London’s Scala is a big old venue capable of holding a thousand or so people. For a small band from Swansea who were playing in a pub up the road 20 months ago, it is impressive that Trampolene managed to fill it.
The Swansea trio have come far in those 20 months. They’ve released multiple EP’s, a critically acclaimed debut LP and supported Liam Gallagher and The Libertines. Frontman Jack Jones can see just how far they’ve come and it’s obvious how emotional him and the band are, Jones spews out love and thanks for the fans inside Scala after almost every song and spent at least 15 minutes in the crowd speaking to fans after the gig before performing an acoustic set at the aforementioned pub.
The set starts off on a nostalgic note with the band coming on to poem ‘Artwork of Youth’ which describes Jones’ school days before crashing into the blistering ‘It’s Not Rock n Roll’. Right from the off Jones, bassist Wayne Thomas and drummer Rob Steele were on top form both musically and as entertainers.
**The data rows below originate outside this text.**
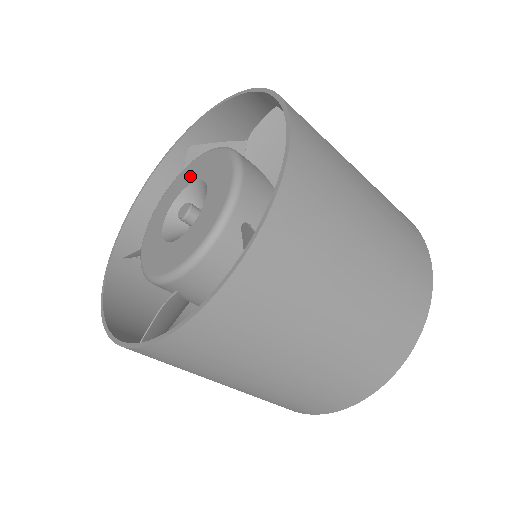
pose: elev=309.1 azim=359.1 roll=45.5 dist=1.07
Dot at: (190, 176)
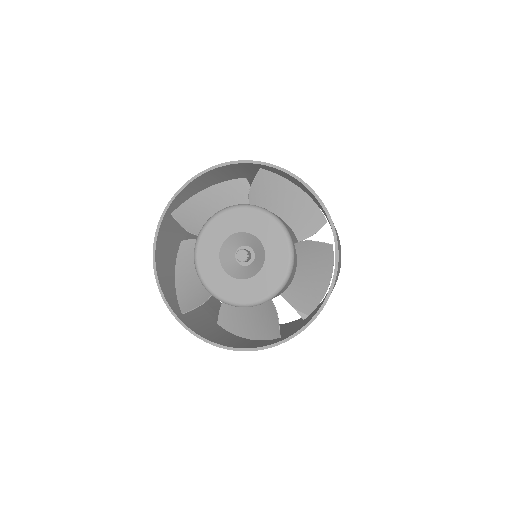
Dot at: (256, 227)
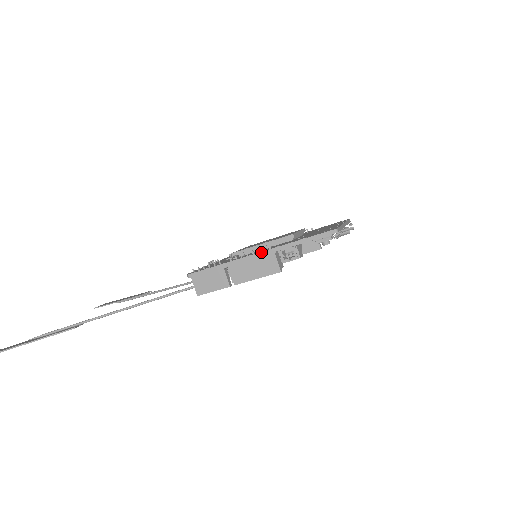
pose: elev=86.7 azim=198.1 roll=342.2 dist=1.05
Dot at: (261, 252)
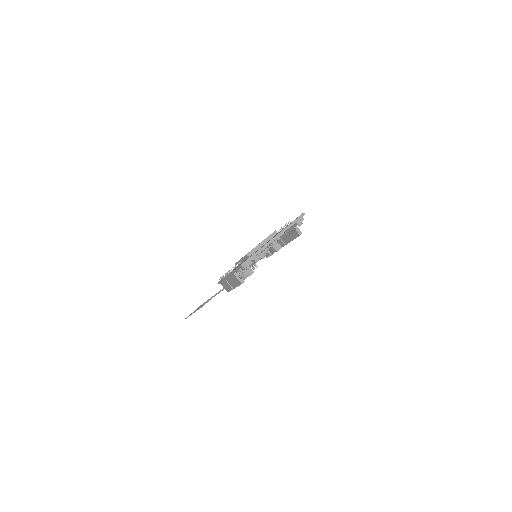
Dot at: (228, 274)
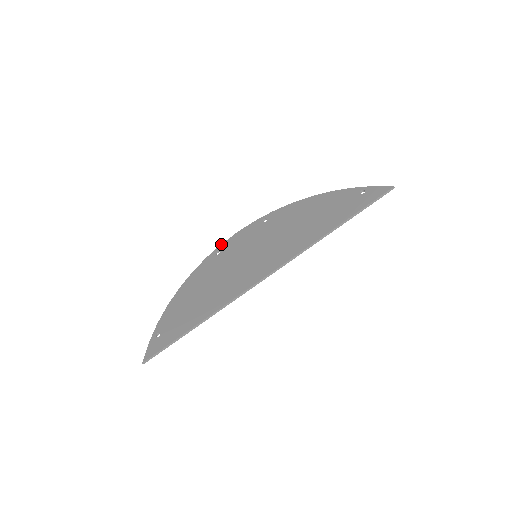
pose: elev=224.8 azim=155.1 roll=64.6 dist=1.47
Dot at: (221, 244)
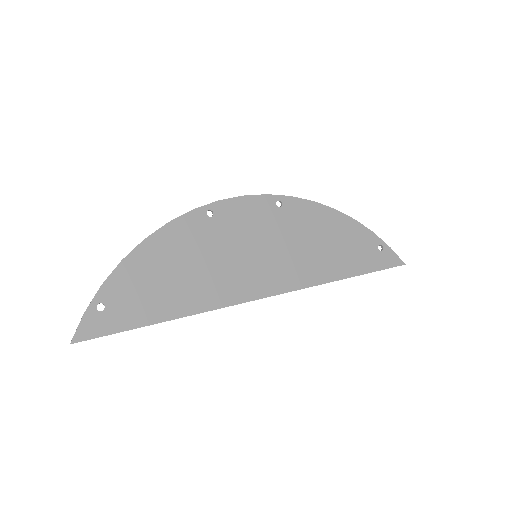
Dot at: (218, 201)
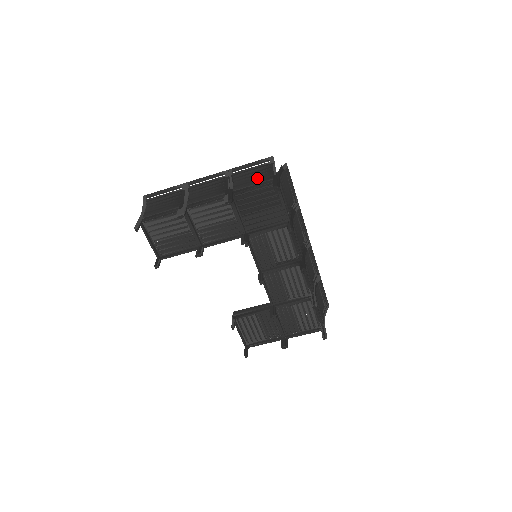
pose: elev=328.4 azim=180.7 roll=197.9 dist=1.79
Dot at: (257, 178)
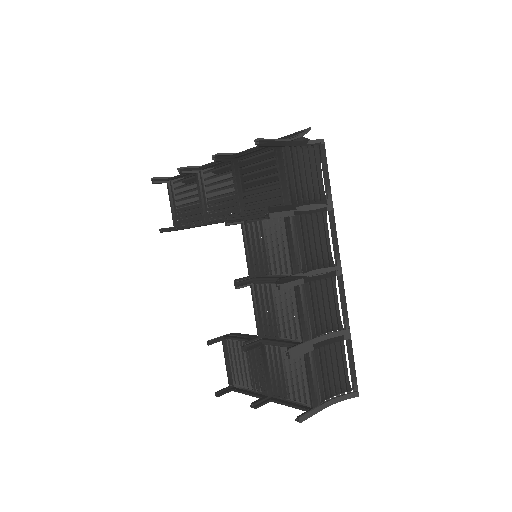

Trampolene have an energy that few bands have these days, frontman Jones exuberates a deserved confidence but a humble sense of community too which gives the adoring crowd an uncontrollable desire to shout every lyric straight in his face.
The gap between the band on stage and the paying public doesn’t exactly exist at gigs by these Welsh rockers, Jones spends a lot of his time stood on the barrier and crowd surfing before being pulled back by the overzealous Scala security. Fan favourite ‘Alcohol Kiss’ provides another mass singalong and the anthemic ‘Storm Heaven’ and recent single ‘Hard Times For Dreamers’ spark flailing limbs from the energetic crowd.
‘Beautiful Pain’ reminds everyone of how emotional this night is before acoustic track ‘No One’s Got Love Like We’ve Got’ makes this tiny venue feel small and intimate, a quick look around sees strangers embracing and a venue full of people enjoying a moment to look up at the band on stage and feel proud. Most of the people in the venue have been fans of the band for ages, have created lasting friendships through their fandom and have travelled from different countries just for this special night. Trampolene create a sense of community and a family feel at all times which is easy to forget when they are playing songs that sound so massive they deserve to be in arenas. Last night was a celebration, not only of how much the band have grown but of what they have created along the way. The Welsh trio are more than just a band and for many, they are a modern day Manics with their vibrant energy, visceral lyrics and vulnerableness. In a world so divided Trampolene are just the kind of band we all need and to see them celebrated with so much joy last night was a beautiful thing to witness.